WHAT IS ASKED.
Answer these questions using the election transcript.
1. In 2004, what was notable about the chief executive officer of the company supplying voting machines to many areas of Ohio?
2. Who is the moderator who addresses Dr. Beck?
3. In which kind of programs does the Romney campaign say spending must be massively cut?

SOURCE PASSAGE.
┌────────

I also remember one county that didn’t report the results until two days after the election, and there were real questions about whether those ballot boxes or those voting machines might have been tampered with. I don’t think anything came of that, but it became even more problematic in 2004, because the company that was supplying the voting machines to many areas of Ohio was also a company whose chief executive officer was a very active donor and campaigner for the Republican candidate George W. Bush. And so there were real questions there about whether there was some kind of insider manipulation. I don’t think anything was ever proven, and the Kerry forces decided not to contest that election.

MODERATOR: Dr. Beck, this is Ariel. I’m wondering – the candidates have been criss-crossing the state obviously for many months, but definitely in the last week. What are some of the messages that you feel are resonating with Ohio voters, on both sides?

MR. BECK: Well, I think, obviously, one of the major questions of this campaign has to do with the state of the economy, whether it’s getting better, whether it has stalled, whether the Obama Administration – at least the charge would be on the Romney side – had made many missteps in trying to dig our way out of the economic recession that we were in beginning in 2007 and 2008. And so the economy’s on everybody’s mind.

It’s a question, I think on the part of the two campaigns, of who is to blame for the economy and whether it’s getting better. The Obama campaign would argue we’ve done the kinds of things we need to do to improve the economy over the long run; we need more time for these things to work out; the recession was far worse and different in important ways than previous recessions had been, which means it’s going to be a more sluggish recovery.

The Romney campaign on the other side would say, no, you’ve made major mistakes in this; you had promised we would do much better than that; you failed in delivering on that promise; you’ve had four years to try to settle things, and it’s time to give somebody else a chance at doing this. And of course, the Romney campaign has argued, and Romney himself has argued that he has been in the business of creating jobs: "I know how to do this; my business acumen and experience will be very valuable in the White House. Also, we need to lower taxes so that we can further stimulate the economy through that route. And we need to massively cut spending, particularly in domestic programs." But it all revolves around the question of the economy, and maybe by extension, the question of the considerable federal debt that is on the books, and how that debt will be serviced and paid for and retired over the next several years.

└────────

(Some records)

┌────────

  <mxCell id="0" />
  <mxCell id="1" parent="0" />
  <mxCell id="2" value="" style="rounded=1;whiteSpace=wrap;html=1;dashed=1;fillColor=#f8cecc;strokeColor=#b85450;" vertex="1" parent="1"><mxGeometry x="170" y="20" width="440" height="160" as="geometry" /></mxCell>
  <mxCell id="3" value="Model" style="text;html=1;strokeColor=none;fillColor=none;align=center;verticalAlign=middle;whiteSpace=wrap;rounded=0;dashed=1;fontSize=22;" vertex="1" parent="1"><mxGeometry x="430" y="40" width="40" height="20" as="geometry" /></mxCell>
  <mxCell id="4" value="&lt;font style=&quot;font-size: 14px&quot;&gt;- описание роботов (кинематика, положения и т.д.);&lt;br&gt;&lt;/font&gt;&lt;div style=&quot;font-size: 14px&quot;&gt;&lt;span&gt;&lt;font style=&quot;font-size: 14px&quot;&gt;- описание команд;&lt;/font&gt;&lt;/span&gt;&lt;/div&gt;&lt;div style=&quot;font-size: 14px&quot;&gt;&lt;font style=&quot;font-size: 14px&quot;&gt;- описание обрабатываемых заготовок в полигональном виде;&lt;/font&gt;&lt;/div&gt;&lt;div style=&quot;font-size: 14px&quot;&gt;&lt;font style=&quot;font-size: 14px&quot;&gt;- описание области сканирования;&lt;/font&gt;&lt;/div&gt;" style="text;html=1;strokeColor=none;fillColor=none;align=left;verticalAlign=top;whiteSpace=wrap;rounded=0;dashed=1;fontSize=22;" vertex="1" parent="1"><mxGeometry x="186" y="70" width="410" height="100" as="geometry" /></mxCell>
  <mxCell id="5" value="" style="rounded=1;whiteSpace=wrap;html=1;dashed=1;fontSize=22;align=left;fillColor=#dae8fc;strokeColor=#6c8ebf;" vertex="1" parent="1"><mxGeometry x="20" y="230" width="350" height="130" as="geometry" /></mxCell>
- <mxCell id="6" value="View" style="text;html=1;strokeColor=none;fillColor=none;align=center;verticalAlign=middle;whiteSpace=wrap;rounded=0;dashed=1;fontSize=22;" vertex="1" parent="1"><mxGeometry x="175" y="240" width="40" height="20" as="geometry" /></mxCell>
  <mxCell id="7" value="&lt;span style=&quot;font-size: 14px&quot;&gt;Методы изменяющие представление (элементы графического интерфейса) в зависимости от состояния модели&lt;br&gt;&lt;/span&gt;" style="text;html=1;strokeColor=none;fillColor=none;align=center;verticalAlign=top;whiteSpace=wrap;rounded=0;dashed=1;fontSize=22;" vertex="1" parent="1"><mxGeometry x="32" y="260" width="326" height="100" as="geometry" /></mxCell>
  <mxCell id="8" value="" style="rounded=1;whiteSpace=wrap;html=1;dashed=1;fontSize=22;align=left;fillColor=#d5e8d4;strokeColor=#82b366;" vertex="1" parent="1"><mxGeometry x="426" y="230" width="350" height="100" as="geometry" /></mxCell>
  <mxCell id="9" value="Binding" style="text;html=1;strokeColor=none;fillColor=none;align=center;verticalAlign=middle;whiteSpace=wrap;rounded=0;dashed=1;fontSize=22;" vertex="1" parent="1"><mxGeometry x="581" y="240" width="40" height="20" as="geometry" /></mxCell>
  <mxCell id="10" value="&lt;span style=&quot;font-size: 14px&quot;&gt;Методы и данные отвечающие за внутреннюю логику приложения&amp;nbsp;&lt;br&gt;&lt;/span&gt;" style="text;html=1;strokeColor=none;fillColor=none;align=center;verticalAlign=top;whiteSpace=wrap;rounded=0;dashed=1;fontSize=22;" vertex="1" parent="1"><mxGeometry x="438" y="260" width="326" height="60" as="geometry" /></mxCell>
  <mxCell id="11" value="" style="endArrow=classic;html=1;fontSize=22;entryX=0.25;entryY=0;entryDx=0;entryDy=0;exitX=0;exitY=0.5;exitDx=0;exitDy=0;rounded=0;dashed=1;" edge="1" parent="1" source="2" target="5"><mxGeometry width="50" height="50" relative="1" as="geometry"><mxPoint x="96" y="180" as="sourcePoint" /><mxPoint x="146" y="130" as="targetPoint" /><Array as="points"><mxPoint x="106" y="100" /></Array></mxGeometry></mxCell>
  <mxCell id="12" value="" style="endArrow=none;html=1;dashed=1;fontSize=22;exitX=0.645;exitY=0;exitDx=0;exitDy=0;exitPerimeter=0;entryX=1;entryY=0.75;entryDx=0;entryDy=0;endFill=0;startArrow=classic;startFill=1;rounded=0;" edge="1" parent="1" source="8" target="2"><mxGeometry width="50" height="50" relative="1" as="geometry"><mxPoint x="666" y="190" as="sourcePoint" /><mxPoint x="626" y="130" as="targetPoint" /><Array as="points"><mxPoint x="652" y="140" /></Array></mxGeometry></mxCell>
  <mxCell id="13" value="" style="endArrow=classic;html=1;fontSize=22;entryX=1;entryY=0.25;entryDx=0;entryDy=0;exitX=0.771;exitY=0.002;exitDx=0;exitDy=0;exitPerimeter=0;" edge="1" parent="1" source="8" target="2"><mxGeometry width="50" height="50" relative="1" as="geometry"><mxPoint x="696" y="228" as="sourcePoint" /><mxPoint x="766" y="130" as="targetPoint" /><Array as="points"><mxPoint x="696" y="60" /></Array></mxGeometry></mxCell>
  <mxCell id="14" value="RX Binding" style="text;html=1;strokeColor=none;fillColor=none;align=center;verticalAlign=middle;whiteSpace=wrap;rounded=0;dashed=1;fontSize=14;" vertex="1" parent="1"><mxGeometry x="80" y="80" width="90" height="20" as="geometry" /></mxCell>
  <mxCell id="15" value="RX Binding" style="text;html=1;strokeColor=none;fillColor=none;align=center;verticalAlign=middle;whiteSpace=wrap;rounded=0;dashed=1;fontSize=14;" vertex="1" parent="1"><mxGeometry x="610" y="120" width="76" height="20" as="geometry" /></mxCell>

└────────
┌────────

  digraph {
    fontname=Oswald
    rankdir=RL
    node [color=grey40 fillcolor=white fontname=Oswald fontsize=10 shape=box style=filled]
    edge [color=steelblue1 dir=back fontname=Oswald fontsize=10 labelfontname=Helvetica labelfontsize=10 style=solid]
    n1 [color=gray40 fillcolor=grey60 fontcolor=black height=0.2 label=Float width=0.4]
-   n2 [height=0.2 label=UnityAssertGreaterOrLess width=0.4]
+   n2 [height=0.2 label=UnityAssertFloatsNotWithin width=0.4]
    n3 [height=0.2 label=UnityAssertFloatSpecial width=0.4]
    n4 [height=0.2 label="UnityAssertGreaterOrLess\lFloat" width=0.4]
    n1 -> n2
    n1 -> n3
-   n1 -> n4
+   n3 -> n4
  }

└────────
┌────────

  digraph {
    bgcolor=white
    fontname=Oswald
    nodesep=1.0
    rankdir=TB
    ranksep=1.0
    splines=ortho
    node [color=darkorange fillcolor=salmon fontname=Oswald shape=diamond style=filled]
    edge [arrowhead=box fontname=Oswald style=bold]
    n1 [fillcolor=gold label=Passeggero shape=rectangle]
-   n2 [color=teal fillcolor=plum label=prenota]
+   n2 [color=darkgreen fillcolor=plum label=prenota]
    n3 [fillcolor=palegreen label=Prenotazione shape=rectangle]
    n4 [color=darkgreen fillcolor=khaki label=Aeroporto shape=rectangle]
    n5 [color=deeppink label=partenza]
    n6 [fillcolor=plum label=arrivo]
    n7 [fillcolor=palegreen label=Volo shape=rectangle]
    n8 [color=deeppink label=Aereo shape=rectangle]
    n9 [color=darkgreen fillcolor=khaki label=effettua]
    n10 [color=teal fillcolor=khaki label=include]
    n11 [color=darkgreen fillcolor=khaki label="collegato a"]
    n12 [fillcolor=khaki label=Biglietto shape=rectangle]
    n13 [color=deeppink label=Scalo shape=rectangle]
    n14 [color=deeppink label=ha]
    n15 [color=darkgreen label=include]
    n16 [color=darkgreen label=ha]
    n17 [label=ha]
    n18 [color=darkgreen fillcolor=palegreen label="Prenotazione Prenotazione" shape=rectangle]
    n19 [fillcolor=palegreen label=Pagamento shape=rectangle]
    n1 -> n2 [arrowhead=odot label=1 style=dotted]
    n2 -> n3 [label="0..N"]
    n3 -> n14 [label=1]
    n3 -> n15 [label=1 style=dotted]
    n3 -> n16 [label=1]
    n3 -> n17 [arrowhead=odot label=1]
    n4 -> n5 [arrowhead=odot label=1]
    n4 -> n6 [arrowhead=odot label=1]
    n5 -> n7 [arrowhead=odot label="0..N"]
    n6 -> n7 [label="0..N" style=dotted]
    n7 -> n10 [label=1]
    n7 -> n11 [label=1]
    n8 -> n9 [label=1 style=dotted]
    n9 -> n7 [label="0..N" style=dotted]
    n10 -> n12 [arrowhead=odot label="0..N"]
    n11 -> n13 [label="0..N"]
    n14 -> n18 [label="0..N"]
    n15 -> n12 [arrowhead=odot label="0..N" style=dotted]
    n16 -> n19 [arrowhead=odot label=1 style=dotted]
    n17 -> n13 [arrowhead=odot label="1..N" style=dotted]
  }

└────────

OUTPUT FOR THIS EXERCISE.
1. The chief executive officer was a very active donor and campaigner for the Republican candidate George W. Bush.
2. Ariel.
3. Domestic programs.